§ SUPPLIED DATA:
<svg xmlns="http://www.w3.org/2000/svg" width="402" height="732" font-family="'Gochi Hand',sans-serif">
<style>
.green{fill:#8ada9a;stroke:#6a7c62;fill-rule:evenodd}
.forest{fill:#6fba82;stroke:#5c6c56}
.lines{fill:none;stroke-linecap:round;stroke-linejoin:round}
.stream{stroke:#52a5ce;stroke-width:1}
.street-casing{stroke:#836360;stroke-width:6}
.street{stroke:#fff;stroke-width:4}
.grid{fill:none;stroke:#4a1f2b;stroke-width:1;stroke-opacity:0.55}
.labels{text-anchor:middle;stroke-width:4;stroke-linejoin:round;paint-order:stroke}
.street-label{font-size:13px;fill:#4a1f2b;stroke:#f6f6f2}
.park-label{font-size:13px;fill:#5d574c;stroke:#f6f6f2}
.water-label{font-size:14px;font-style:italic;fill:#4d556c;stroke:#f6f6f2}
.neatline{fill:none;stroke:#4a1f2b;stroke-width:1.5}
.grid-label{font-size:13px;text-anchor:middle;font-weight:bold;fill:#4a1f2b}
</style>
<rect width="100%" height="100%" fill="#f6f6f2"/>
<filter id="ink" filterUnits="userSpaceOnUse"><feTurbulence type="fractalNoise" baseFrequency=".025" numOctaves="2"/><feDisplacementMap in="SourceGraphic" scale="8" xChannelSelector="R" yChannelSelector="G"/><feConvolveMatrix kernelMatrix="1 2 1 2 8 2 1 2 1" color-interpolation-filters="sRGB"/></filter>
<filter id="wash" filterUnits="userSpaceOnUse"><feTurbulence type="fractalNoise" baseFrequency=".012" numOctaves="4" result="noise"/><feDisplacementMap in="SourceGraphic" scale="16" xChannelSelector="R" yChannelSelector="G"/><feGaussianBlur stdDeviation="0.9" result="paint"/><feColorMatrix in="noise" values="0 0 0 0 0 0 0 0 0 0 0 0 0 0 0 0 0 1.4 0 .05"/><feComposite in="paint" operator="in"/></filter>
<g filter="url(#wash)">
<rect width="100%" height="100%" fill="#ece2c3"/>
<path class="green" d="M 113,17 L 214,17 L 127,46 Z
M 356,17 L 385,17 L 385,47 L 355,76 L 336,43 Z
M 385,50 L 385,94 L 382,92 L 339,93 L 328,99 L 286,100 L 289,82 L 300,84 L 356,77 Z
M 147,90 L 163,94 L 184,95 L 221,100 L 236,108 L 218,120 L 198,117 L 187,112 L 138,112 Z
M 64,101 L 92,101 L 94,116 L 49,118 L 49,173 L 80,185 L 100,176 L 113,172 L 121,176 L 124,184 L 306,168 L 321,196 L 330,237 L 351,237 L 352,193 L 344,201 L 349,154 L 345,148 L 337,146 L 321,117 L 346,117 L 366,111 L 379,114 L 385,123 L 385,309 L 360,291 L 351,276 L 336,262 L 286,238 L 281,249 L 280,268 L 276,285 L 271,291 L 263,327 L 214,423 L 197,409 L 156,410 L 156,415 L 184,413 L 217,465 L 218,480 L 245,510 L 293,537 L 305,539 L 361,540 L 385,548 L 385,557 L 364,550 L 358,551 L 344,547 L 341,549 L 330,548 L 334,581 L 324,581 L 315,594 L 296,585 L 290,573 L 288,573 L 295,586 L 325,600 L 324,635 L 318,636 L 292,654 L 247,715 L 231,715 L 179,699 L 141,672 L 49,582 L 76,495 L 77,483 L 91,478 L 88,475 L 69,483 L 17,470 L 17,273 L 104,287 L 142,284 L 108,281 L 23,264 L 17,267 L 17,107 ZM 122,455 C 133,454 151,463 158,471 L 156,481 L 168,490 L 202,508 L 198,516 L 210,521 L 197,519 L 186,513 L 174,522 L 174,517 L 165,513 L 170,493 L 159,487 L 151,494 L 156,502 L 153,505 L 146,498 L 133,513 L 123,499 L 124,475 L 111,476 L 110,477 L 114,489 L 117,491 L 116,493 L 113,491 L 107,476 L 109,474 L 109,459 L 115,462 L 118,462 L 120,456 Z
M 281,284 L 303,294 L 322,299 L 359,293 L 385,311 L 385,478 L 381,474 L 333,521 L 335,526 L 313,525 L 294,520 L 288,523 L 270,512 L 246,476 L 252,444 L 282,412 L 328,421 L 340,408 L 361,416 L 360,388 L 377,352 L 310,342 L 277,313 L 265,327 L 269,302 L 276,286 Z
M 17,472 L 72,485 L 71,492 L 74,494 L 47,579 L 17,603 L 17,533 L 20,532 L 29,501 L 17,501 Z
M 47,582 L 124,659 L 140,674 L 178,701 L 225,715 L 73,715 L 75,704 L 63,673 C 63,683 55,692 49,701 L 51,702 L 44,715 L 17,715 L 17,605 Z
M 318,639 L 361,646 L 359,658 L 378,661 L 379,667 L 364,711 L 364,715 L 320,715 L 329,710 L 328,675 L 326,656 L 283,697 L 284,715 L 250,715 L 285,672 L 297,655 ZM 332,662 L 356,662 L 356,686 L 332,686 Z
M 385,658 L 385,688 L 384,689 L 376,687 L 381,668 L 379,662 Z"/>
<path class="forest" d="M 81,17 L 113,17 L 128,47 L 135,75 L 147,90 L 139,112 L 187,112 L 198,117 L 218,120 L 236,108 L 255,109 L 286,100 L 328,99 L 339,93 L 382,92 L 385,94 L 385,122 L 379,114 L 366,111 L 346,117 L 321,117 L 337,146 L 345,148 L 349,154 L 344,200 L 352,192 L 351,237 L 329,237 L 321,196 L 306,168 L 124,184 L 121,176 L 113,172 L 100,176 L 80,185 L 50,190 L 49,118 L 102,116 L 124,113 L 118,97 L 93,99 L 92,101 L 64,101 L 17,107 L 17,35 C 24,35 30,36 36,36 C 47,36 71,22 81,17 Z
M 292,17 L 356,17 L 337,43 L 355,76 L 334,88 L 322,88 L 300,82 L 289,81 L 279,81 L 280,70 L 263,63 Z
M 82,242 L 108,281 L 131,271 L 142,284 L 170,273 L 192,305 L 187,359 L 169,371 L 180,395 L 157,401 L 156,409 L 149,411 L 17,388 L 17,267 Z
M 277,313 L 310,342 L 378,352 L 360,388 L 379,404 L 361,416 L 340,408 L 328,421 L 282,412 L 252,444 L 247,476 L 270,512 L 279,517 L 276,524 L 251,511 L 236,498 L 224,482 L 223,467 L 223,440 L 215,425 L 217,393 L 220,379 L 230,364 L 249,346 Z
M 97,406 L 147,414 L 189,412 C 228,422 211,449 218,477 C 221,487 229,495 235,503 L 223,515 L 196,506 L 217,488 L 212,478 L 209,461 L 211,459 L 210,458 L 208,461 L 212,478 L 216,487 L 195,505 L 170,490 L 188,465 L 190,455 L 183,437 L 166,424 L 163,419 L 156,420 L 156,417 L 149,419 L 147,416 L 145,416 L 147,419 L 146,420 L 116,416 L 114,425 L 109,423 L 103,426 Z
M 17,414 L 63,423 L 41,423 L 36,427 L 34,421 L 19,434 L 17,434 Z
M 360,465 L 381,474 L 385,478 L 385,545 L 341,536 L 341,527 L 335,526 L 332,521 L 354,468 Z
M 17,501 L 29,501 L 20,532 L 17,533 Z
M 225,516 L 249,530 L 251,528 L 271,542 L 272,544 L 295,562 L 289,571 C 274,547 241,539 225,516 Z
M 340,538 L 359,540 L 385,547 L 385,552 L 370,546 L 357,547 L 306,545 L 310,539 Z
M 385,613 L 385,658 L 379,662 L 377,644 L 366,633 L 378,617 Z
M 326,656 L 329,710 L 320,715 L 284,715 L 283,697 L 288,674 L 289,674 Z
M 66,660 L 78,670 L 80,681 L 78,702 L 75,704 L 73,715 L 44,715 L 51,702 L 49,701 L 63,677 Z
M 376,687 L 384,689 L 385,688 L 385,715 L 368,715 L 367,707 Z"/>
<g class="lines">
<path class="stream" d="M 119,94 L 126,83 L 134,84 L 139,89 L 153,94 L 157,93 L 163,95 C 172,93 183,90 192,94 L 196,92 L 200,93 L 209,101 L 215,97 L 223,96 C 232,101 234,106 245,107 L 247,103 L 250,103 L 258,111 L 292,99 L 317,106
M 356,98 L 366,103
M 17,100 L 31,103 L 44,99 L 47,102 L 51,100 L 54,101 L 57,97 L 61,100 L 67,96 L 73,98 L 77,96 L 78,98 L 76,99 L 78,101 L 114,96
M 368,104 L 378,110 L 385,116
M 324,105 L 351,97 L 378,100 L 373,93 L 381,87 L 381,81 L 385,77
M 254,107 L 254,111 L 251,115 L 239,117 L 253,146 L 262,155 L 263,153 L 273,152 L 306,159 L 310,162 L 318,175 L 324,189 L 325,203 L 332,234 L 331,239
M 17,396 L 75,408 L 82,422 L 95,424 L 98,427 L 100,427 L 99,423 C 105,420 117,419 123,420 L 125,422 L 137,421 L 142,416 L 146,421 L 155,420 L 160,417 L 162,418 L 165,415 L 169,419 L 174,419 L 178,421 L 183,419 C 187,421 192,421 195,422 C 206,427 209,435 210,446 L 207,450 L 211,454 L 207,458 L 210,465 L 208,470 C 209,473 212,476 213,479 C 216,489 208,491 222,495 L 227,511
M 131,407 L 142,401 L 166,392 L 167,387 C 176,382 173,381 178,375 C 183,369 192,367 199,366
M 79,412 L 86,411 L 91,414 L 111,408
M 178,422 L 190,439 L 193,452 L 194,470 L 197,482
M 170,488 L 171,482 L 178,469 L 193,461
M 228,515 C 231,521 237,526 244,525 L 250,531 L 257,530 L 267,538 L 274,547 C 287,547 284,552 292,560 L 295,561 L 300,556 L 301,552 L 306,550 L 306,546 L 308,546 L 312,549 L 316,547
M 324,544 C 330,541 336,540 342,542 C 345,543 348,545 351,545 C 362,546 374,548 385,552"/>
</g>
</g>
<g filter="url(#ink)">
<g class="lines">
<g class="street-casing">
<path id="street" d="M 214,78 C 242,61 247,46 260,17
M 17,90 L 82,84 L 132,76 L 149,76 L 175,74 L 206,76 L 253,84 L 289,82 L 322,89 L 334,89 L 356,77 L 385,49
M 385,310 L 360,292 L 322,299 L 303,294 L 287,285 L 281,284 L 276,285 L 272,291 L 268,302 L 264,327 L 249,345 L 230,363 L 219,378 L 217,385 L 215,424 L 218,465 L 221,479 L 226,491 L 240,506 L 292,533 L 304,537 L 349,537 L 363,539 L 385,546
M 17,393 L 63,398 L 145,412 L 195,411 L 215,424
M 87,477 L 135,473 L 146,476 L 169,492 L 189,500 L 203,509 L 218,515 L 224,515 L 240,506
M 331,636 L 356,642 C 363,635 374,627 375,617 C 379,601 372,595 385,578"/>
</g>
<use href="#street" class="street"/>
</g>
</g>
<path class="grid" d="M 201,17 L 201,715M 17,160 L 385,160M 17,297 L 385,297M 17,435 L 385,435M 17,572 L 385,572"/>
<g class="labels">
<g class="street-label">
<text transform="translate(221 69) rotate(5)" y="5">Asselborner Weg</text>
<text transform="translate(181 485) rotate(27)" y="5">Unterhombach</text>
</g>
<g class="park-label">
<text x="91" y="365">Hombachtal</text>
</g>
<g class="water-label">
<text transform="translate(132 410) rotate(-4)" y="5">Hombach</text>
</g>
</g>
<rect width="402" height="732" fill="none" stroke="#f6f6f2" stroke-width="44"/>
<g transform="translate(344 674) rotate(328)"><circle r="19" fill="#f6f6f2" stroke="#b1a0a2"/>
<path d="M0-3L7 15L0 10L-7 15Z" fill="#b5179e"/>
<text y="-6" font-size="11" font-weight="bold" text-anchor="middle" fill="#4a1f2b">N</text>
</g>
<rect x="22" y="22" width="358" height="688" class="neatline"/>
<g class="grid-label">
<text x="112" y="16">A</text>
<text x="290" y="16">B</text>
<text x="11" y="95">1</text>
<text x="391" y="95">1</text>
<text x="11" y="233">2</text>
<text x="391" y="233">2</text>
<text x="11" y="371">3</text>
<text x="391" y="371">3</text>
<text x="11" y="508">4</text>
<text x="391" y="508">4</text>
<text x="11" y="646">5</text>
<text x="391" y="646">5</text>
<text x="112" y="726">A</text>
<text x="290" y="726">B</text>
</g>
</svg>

§ TASK GOAL: Please reproduce the lines from the line with "0 0 0 0 1.4" to the line with "M 147,90 L 163,94", both ends included, exactly as they appear above.

§ EXPECTED OUTPUT:
<filter id="wash" filterUnits="userSpaceOnUse"><feTurbulence type="fractalNoise" baseFrequency=".012" numOctaves="4" result="noise"/><feDisplacementMap in="SourceGraphic" scale="16" xChannelSelector="R" yChannelSelector="G"/><feGaussianBlur stdDeviation="0.9" result="paint"/><feColorMatrix in="noise" values="0 0 0 0 0 0 0 0 0 0 0 0 0 0 0 0 0 1.4 0 .05"/><feComposite in="paint" operator="in"/></filter>
<g filter="url(#wash)">
<rect width="100%" height="100%" fill="#ece2c3"/>
<path class="green" d="M 113,17 L 214,17 L 127,46 Z
M 356,17 L 385,17 L 385,47 L 355,76 L 336,43 Z
M 385,50 L 385,94 L 382,92 L 339,93 L 328,99 L 286,100 L 289,82 L 300,84 L 356,77 Z
M 147,90 L 163,94 L 184,95 L 221,100 L 236,108 L 218,120 L 198,117 L 187,112 L 138,112 Z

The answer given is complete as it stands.